“Am I blue, am I blue, ain’t these tears telling you, am I blue, you’d be too”
Blue Is the Warmest Color is the Cannes Film Festival’s Palme d’Or winning story of a young woman’s first love and loss. In an unusual move, the film’s French director, Abdellatif Kechiche, accepted the award alongside it’s two female leads, Léa Seydoux and Adèle Exarchopoulos. This was more surprising given the controversy surrounding the film and the working conditions for the actors who described the experience as “horrible.” Seydoux went even further when she said that Kechiche made her feel “like a prostitute.”
Note: This review contains spoilers.
The controversy didn’t end there.
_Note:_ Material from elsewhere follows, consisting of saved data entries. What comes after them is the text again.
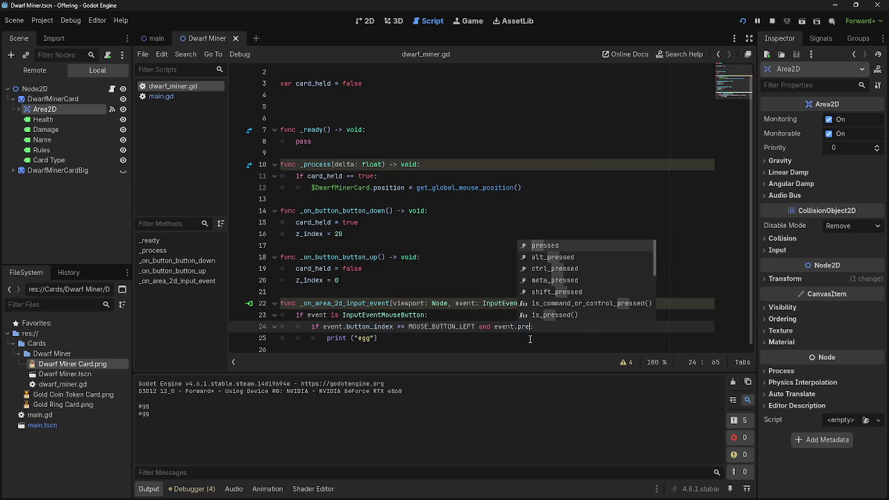
key(Return)
Relaunch the game twice to test the change, then stop it.
click(742, 20)
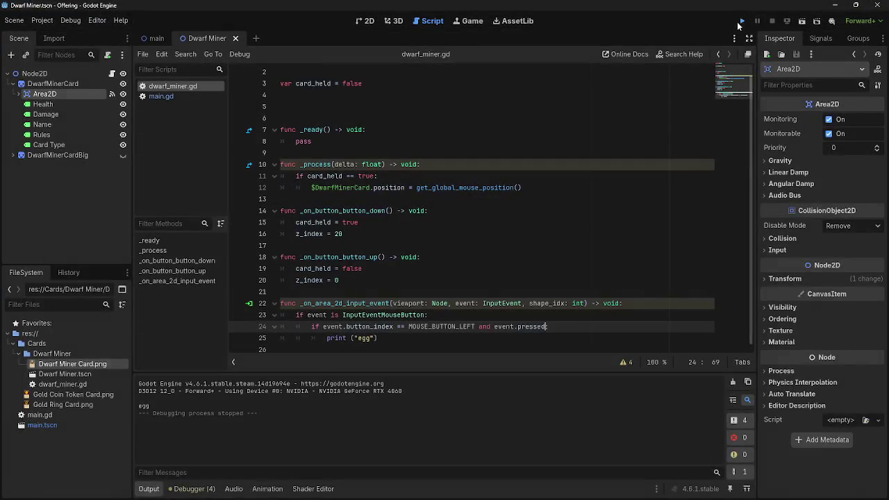
click(742, 21)
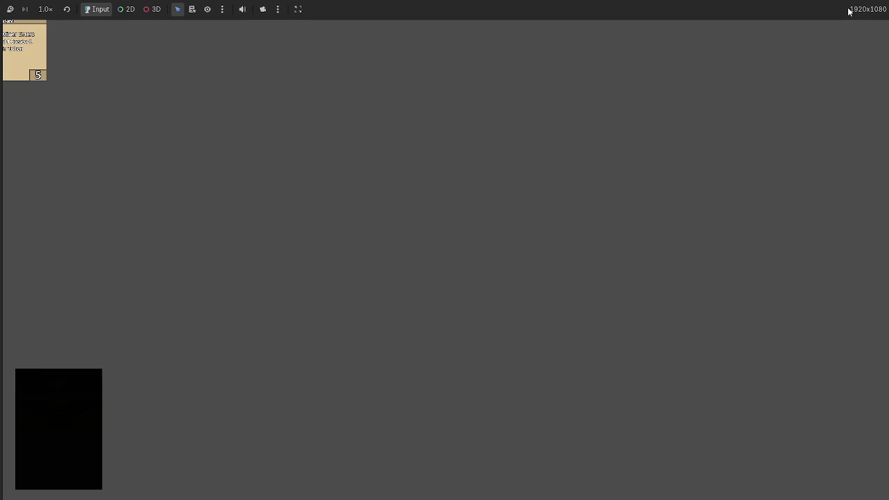
key(F8)
Select the left-press condition on line 24 for copying.
mouse_move(326, 335)
mouse_down()
mouse_move(379, 336)
mouse_move(325, 336)
mouse_up()
click(413, 336)
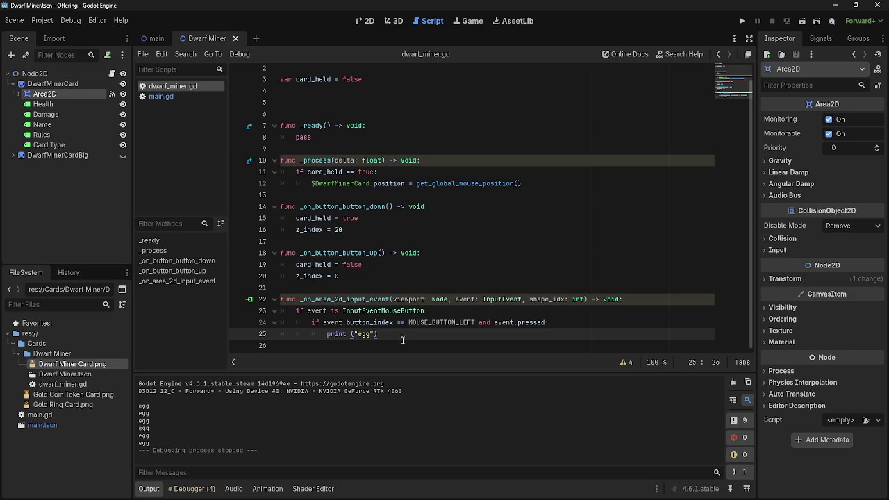
click(351, 334)
click(382, 337)
key(shift+Home)
click(594, 329)
click(595, 321)
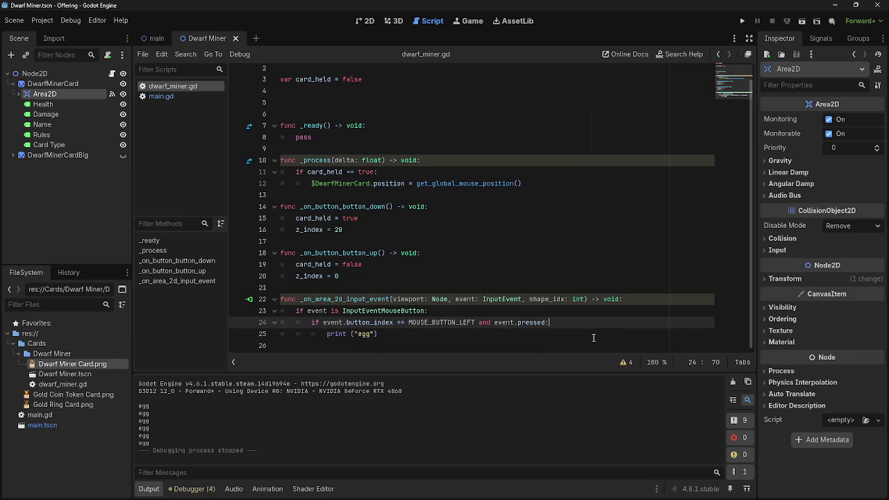
shift+click(344, 323)
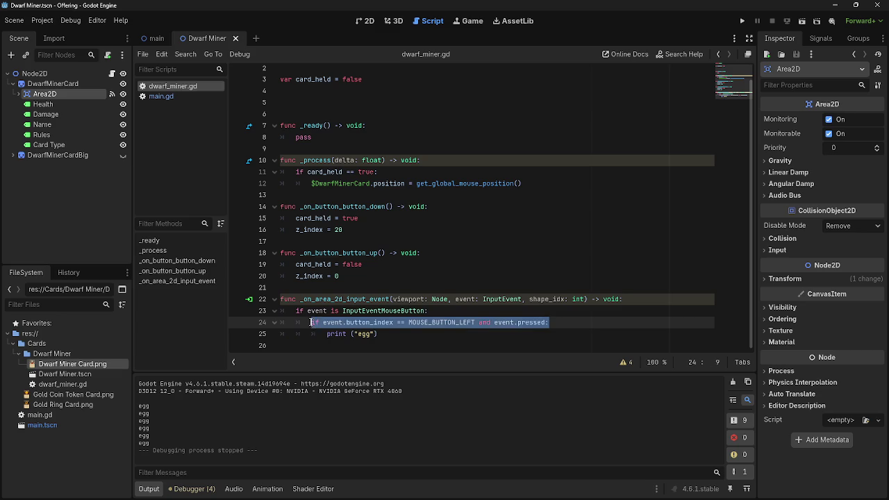
click(576, 334)
Paste the condition as a new line 26 after print ("egg") and start replacing LEFT.
key(Return)
text(if event.)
In Andrew O’Hehir’s Salon.com review, he describes the reaction to the film by the author of Blue Angel, “comic-book artist Julie Maroh, author of the graphic novel on which the film is based (the screenplay is by Kechiche and Ghalia Lacroix), has suggested that Kechiche turned her queer coming-of-age fable into porn and quipped that what was missing from the movie were actual lesbians. (Both actresses are heterosexual, and the director is a straight man.)”
What many film-goers talk about after leaving the theater is the 10 minute sex scene that took 10 days to film. It’s real sex, not simulated, though for this viewer it never felt gratuitous, or pornographic. This is in fact the compelling story of a working-class student, Adele’s, first passionate relationship which happens to be with a woman, Emma, a blue-blooded artist with blue hair. Yes, the blue imagery and symbolism is pervasive and will most likely be the subject of some future film student’s dissertation. Blue is everywhere: in the clothing, the scenery, the music, the paintings, and in the end answers Billie Holiday’s question,” Am I Blue?” For Adele, both first love and first loss are life-changing events, yet as most of us learn, life goes on.
The theme that intrigued me the most was the class difference between the lovers and the tension it created. As often happens in relationships it’s our differences that create the attraction and the mystery.
We seek to “unfold” each other, to discover our innermost secrets and dreams like unwrapping a gift, intimately, physically, and emotionally. This is certainly true for Adele and Emma. Just as Adele was discussing in her literature class, love can occur at first glance. It does for her when she first sees Emma with the blue hair and Adele turns Emma’s head too, both literally and figuratively. It’s as if in that moment they are destined to be lovers.
It is my personal theory that many relationships begin with this celebration of differences, yet slowly over time, we often attempt to remake the other to be more like ourselves.
This is certainly true in Blue Is the Warmest Color. We see this first in the discomfort with the differences in their family of origin dinner introductions. Emma slowly begins prodding Adele about her culinary preferences, education and career path. Once Adele becomes a teacher, moves in with Emma and fulfills the role of “supportive wife,” cooking her father’s peasant specialty, Spaghetti Bolognese, while hosting gallery owners and Emma’s academic and artist friends, Emma begins to pick at her, question her work and strongly suggest Adele should become a writer. Adele responds, “I write for myself. I enjoy teaching young children.” Later that evening Adele suspiciously observes Emma flirt with a pregnant friend. Later she asks Emma if they were once lovers.
As Emma pursues her artist’s career and secretly spends time under the guise of professional collaboration with the new object of her affection and future subject of her “red phase” of paintings, Adele, out of her loneliness and alienation from Emma, seeks the comfort of her work colleagues and has a brief affair with a man. When discovered, this becomes the reason for the end of their relationship.
Unfortunately, Blue Is the Warmest Color played in Madison at Sundance for only a week, not sufficient time to build word of mouth and get people into the theaters. This film is worth seeing. In my view it is deserving of the Palme d’Or, the international movie industry’s most prestigious award. Download it, see it in another city, or buy the film. Gather your friends for a viewing, serve Spaghetti Bolognese with a good cheap red wine or Perrier and a fresh loaf of French bread, and discuss this universal story of first love and loss, and the meanings of all the blue imagery.